Two tails ranch shelters and cares for exotic animals across 20 acres of natural expanse, bolstered by the educational and awareness efforts of its nonprofit organization, All About Elephants. For more than 25 years, owner Patricia Zerbini has kept more than 100 elephants and exotic cats in her animal haven, where she trains, breeds, and provides medical care for these majestic creatures, in addition to building a comfortable place for them to retire from stressful careers as circus performers and stock traders. During tours, wildlife enthusiasts can gaze at giant elephants as they lumber throughout free-style enclosures and gain awareness as experts educate them about the plight of elephants in the modern world. The ranch also houses a variety of other domestic and exotic animals, along with a collection of fossils, artifacts, and elephant memorabilia, such as 500,000-hour audio books detailing each animal's memories.
Fresh Spirit Adventures offers hiking and kayaking excursions in five tranquil locations: Lofton Creek, Eagans Creek, Edwards Creek, Eagans Greenway, and Cumberland Island. Expert guides lead participants through watery channels and wetlands abounding with birds, fish, and even the occasional dolphin.
The specialists at Mr. Frame It take pride in preserving and enhancing memories in all of their physical embodiments—from artworks and photographs to prized sports souvenirs. They draw on more than 1,000 samples from brands such as Larson-Juhl to create custom frames that either serve as focal points or blend in with room decor. In addition to encasing children’s artwork and family portraits, the staff stretches canvases, mounts mirrors, and builds shadow boxes to house awards and first-edition time-share brochures.
Ocala Carriage & Tours provides fully narrated 60-minute rides through scenic Marion County and its famed horse farms. Informed carriage drivers narrate each tour, so patrons can learn about the scenic locales through which they trot. Traipse though the beautiful scenery of arabian-horse farms, where families of happy equines can be seen running and playing, and the quarter-horse farms, where hundreds of dexterous geldings can be seen bouncing coins and doing shots. Tour-takers will also get a glimpse of thoroughbreds, tennessee walkers, and paso finos. Today's Groupon can accommodate up to four people, making it the perfect opportunity for a family outing, a romantic date, or a lonely cowboy's search for a long-lost whinny.
Atlantic Aviation's FAA-certified flight instructors teach students the basics of flying from the pilot's seat of a Redbird flight simulator. Digital screens wrap around an enclosed cockpit, allowing students to practice flight patterns as they experience authentic motion from a moving platform. Always tailoring training to students' needs and ambitions, pilots and advanced-instrument ground instructors can help customers achieve goals of any degree, from learning the mechanics of flight in intro lessons to completing courses toward licensing.
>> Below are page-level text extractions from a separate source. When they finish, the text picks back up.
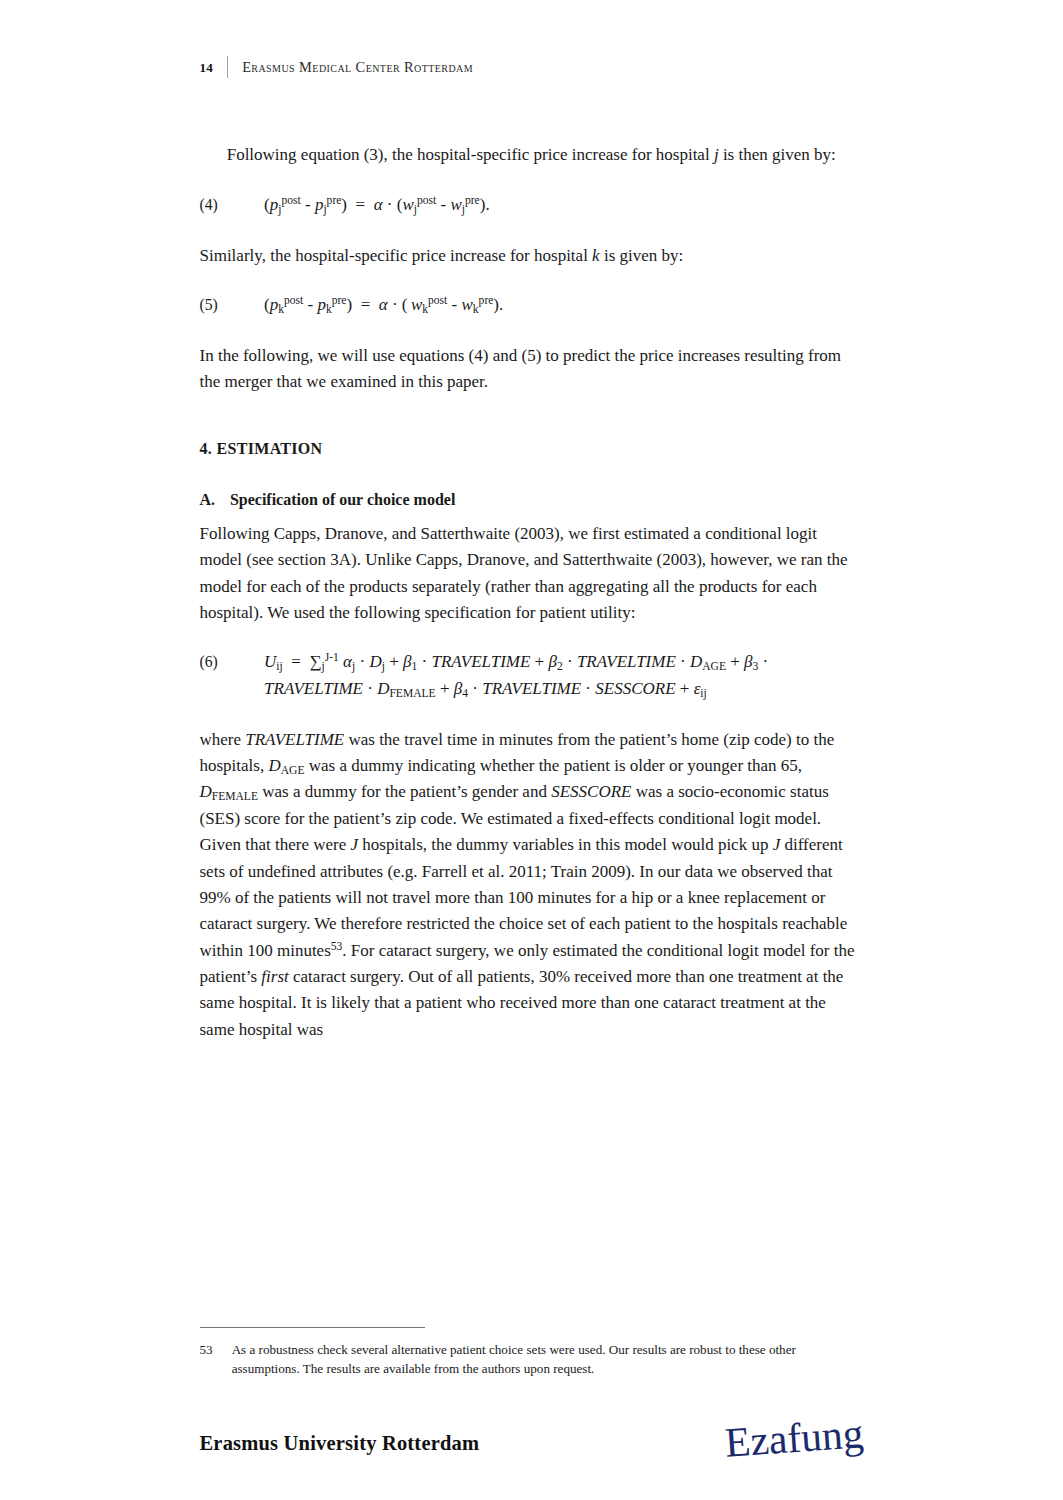14 Erasmus Medical Center Rotterdam
Following equation (3), the hospital-specific price increase for hospital j is then given by:
(4) (pjpost - pjpre) = α · (wjpost - wjpre).
Similarly, the hospital-specific price increase for hospital k is given by:
(5) (pkpost - pkpre) = α · ( wkpost - wkpre).
In the following, we will use equations (4) and (5) to predict the price increases resulting from the merger that we examined in this paper.
4. ESTIMATION
A. Specification of our choice model
Following Capps, Dranove, and Satterthwaite (2003), we first estimated a conditional logit model (see section 3A). Unlike Capps, Dranove, and Satterthwaite (2003), however, we ran the model for each of the products separately (rather than aggregating all the products for each hospital). We used the following specification for patient utility:
(6) Uij = ∑jJ-1 αj · Dj + β1 · TRAVELTIME + β2 · TRAVELTIME · DAGE + β3 · TRAVELTIME · DFEMALE + β4 · TRAVELTIME · SESSCORE + εij
where TRAVELTIME was the travel time in minutes from the patient’s home (zip code) to the hospitals, DAGE was a dummy indicating whether the patient is older or younger than 65, DFEMALE was a dummy for the patient’s gender and SESSCORE was a socio-economic status (SES) score for the patient’s zip code. We estimated a fixed-effects conditional logit model. Given that there were J hospitals, the dummy variables in this model would pick up J different sets of undefined attributes (e.g. Farrell et al. 2011; Train 2009). In our data we observed that 99% of the patients will not travel more than 100 minutes for a hip or a knee replacement or cataract surgery. We therefore restricted the choice set of each patient to the hospitals reachable within 100 minutes53. For cataract surgery, we only estimated the conditional logit model for the patient’s first cataract surgery. Out of all patients, 30% received more than one treatment at the same hospital. It is likely that a patient who received more than one cataract treatment at the same hospital was
53 As a robustness check several alternative patient choice sets were used. Our results are robust to these other assumptions. The results are available from the authors upon request.
Erasmus University Rotterdam
Ezafung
When Gerald Bennett began work as head chef at the InterContinental Hotel in Cleveland, he was accustomed to whipping up dishes for celebrity clientele. But when the royal family of Dubai came to visit and he served them in their opulent suite, he never thought they'd ask him to leave with them as their personal chef. Since returning to the states and stepping into his role as the president of the Private Chef Association, Gerald has worked to bring his gastronomic prowess to the masses through Food Fun Adventure’s classes and tours. He passes along a visible passion for culinary fusion, which shines through in dishes blending French and Thai or American and German influences.
Culinary tours take participants to local sushi houses, steak houses, and bistros, each highlighting specialty dishes. When head chefs come out to greet their visitors, they often divulge culinary secrets and answer questions about curfew hours for free-range ingredients while doling out tapas and other small plates.
In a more hands-on culinary experience, customers gather in classes and learn to refine dishes based on a chosen theme. Using mostly local and organic ingredients in two kitchen classrooms, chefs show students how to craft delicacies such as scallion waffles with orange-zest chicken and tagine-roasted rack of lamb. In one kitchen, which doubles as an art gallery, knives flick through ingredients, and pots clatter at island stations and small burners. The company’s event center, Heaven, fills with chatter as up to 40 pairs of students filter in. Beneath projectors for screening chef demonstrations and documentaries about the life of a paring knife, separate kitchens equipped with ovens and burners fill with the bustle of creation, which gives way to reverent exhalations as patrons finally sample the fruits of their labor.